A checkpoint is useful for tracking the state of an incremental traversal.

Setting Parameter
Checkpoint directory connector.checkpointDirectory=/path/to/checkpoint

Specifies the path to the local directory to use for the incremental and full traversal checkpoints.

Content uploads

Item content is uploaded to Cloud Search with the item when the content's size does not exceeds the specified threshold. If the content's size exceeds the threshold, the content is uploaded separately from the item's metadata and structured data.

Setting Parameter
Content threshold api.contentUploadThresholdBytes=bytes

The threshold for content that determines whether it is uploaded "in-line" with the item versus using a separate upload.

The default value is 100000 (~100KB).

Containers

The full connector template uses an algorithm involving the concept of a temporary data source queue toggle for detecting deleted records in the database.
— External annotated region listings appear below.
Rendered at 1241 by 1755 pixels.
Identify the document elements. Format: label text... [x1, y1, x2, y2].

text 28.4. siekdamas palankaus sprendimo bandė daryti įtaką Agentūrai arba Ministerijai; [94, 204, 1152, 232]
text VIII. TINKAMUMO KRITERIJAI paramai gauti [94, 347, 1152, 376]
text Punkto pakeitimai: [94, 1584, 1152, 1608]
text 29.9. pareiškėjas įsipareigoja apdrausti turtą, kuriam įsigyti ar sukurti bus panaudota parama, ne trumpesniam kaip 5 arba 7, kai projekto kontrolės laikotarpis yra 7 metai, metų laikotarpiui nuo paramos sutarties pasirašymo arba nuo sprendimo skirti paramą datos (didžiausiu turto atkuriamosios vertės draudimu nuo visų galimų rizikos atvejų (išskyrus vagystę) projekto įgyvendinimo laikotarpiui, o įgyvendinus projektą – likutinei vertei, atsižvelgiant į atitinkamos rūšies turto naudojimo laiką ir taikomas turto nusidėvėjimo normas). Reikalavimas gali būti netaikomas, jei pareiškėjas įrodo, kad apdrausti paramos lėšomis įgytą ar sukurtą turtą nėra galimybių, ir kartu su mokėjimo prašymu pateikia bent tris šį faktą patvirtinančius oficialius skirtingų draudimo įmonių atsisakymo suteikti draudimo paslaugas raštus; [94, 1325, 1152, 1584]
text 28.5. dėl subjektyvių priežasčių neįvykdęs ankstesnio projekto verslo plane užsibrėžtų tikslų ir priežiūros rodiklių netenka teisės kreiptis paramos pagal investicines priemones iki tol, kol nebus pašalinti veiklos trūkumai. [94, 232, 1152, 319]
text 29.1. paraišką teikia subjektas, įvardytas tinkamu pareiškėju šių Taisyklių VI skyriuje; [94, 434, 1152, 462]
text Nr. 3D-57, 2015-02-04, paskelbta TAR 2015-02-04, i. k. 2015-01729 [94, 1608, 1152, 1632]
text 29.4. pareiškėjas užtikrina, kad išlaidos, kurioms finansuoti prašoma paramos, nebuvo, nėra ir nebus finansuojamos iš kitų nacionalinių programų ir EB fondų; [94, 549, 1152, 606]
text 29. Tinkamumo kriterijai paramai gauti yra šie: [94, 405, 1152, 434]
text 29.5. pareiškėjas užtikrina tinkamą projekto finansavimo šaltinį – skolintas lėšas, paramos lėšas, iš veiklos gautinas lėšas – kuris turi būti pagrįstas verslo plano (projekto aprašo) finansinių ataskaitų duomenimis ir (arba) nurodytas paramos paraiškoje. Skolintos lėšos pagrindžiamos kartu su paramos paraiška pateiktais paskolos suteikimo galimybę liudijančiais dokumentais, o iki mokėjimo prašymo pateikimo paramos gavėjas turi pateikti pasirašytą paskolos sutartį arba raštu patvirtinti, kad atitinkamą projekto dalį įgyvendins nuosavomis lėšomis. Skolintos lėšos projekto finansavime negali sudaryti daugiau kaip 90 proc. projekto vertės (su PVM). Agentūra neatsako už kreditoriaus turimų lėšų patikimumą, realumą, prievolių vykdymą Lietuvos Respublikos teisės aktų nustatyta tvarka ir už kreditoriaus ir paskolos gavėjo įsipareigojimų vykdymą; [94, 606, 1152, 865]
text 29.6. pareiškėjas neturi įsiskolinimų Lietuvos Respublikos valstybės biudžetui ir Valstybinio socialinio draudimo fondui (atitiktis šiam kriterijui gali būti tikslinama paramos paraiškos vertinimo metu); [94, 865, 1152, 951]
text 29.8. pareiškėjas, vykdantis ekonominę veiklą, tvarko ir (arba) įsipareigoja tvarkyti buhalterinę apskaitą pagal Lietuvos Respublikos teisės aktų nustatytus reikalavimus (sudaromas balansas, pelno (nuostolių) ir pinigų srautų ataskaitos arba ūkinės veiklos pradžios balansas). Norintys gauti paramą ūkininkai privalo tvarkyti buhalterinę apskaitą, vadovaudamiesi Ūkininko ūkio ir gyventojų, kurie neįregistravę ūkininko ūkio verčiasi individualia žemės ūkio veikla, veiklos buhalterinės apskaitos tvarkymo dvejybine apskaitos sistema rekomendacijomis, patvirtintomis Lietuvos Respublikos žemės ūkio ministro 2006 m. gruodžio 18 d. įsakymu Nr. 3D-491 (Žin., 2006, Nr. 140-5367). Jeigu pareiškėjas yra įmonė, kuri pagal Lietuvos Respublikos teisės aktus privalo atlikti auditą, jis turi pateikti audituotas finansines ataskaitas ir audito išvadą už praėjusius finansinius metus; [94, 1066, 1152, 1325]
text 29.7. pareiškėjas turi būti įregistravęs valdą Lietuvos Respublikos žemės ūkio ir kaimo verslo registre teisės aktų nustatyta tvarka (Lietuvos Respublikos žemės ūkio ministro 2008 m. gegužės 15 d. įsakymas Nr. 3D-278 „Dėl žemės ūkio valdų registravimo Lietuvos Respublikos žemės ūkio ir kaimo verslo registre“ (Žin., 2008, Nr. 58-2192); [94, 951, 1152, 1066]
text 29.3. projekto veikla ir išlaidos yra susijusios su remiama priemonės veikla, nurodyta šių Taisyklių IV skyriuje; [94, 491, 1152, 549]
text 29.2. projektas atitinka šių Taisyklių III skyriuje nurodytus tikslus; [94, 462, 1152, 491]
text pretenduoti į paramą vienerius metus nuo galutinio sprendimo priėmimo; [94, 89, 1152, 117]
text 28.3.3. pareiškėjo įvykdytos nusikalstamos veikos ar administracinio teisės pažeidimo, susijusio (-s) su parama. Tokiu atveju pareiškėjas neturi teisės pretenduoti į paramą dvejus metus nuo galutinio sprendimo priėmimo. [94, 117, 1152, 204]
This means that upon each full traversal, the fetched records, which are in a new queue, replace all the existing Cloud Search records indexed from the previous traversal, which are in an old queue.

Setting Parameter
Container name tag traverse.queueTag=instance

To run multiple instances of the connector in parallel to index a common data repository (whether on different data repositories or separate parts of a common data repository) without interfering with each other, assign a unique container name tag to each run of the connector. A unique name tag prevents a connector instance from deleting another's records.

The name tag is appended to the Full Traversal Connector toggle queue id.

Disable delete detection traverse.useQueues=true|false

Indicates if connector uses queue toggle logic for delete detection.

The default value is true, which specifies that queues should be used.

Note: This configuration parameter is only applicable to connectors implementing the FullTraversalConnector template.

Batch policy

The SDK supports a batch policy that enables you to perform the following actions:

  • Batch requests
  • Specify the number of requests in a batch queue
  • Manage concurrently executing batches
  • Flush batched requests

The SDK batches together the connector's requests to speed throughput during uploads. The SDK trigger for uploading a batch of requests is by either the number of requests or the timeout, whichever comes first. For example, if the batch delay time has expired without the batch size being reached, or if the batch size number of items is reached before the delay time expires, then the batch upload is triggered.

Setting Parameter
Batch requests batch.batchSize=batchSize

Batch requests together. The default value is 10.

Number of requests in a batch queue batch.maxQueueLength=maxQueueLength

Maximum number of requests in a batch queue for execution. The default value is 1000.

Concurrently executing batches batch.maxActiveBatches=maxActiveBatches

Number of allowable concurrently executing batches. The default value is 20.

Flush batched requests automatically batch.maxBatchDelaySeconds=maxBatchDelay

Number of seconds to wait before batched requests are flushed automatically. The default value is 5.

Flush batched requests on shutdown batch.flushOnShutdown=true|false

Flush batched requests during service shutdown. The default value is true

Exception handlers

The exception handlers parameters determine how the traverser proceeds after it encounters an exception.

Setting Parameter
Traverser instruction in case of error traverse.exceptionHandler=exceptions

How the traverser should proceed after an exception is thrown. Valid values are:

  • 0--always abort the traversal after encountering an exception
  • num_exceptions (for example, 10)--abort after the traverser encounters the specified num_exceptions.

    The default value is 0 (always abort on error).

  • ignore--ignore the error
Wait time between exceptions abortExceptionHander.backoffMilliSeconds=backoff

Backoff time in milliseconds to wait between detected handler exceptions (typically used when traversing a repository). The default value is 10.